The MPSImageBox runs stable in 3.1 - 3.4 ms, internally, it uses an intermediate buffer of format RGBA32Float .
The fast double pass (loop unrolling + accumulation) is faster than the previous implementations and, for some pixels per items (1, 2, 4, 8), is even faster than MPSImageBox.

RGBA8 intermediate texture pixel format.

Fast double pass implementations processing more than 8 pixels per iteration are slower than the other, worth trying anyway.
fast_double_pass_x8 is the winner in every run:
- 1.3ms using RGBA8 intermediate texture.
- 1.8ms using RGBA16 intermediate texture.
- 3ms using RGBA32 intermediate texture.
In any case, fast_double_pass_x2, fast_double_pass_x4, fast_double_pass_x8 are faster than MPS, even when using RGBA32 as pixel format of the intermediate texture.
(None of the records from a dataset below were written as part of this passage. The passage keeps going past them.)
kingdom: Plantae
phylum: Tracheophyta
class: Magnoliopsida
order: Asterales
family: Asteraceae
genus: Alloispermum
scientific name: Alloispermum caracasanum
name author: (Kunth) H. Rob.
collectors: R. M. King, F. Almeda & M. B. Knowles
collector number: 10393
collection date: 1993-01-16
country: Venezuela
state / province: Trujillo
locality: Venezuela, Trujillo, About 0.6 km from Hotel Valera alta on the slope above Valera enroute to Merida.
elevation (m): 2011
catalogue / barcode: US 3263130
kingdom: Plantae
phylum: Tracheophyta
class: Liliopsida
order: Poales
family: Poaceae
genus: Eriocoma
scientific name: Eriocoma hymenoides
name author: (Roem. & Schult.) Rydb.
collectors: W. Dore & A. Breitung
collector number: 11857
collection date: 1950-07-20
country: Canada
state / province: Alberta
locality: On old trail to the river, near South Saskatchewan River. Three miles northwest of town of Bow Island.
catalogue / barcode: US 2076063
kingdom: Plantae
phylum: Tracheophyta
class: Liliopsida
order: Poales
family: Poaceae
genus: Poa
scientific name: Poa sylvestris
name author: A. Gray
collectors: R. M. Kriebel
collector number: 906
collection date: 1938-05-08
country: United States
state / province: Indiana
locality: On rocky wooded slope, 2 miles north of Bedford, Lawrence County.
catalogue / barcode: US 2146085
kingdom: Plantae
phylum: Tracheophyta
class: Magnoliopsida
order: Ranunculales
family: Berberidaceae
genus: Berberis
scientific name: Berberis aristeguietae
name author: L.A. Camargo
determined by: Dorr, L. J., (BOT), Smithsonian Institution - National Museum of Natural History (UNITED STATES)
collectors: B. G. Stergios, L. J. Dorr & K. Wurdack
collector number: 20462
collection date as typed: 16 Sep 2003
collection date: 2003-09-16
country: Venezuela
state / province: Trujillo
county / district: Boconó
RGBA8 intermediate texture pixel format.

In the worst case, when using RGBA32, we’re performing close to MPS, which was the original intent 🎉

Do’s and Don’ts

Let the sampler sample:
- You can halve the number of texture sample required by using a linear filter instead of the nearest pixel.
- The sampler gives you for free different way to handle edges: clamp to edge, mirror, or clamp to zero. There is no need to handle it manually in the kernel.
Less threads with more workload are better and faster then a lot of threads with very small workload for this algorithm.
Sampling textures by columns or rows is practically the same, with little or no penalty involved. This is due to tiled memory of Apple Silicon GPUs, might not be the same on other architectures and for sure for linear device memory (buffer).
Threadgroup memory is slower than sampling the texture for this algorithm.
Coalescing reads and writes using loop unrolling really improves performance.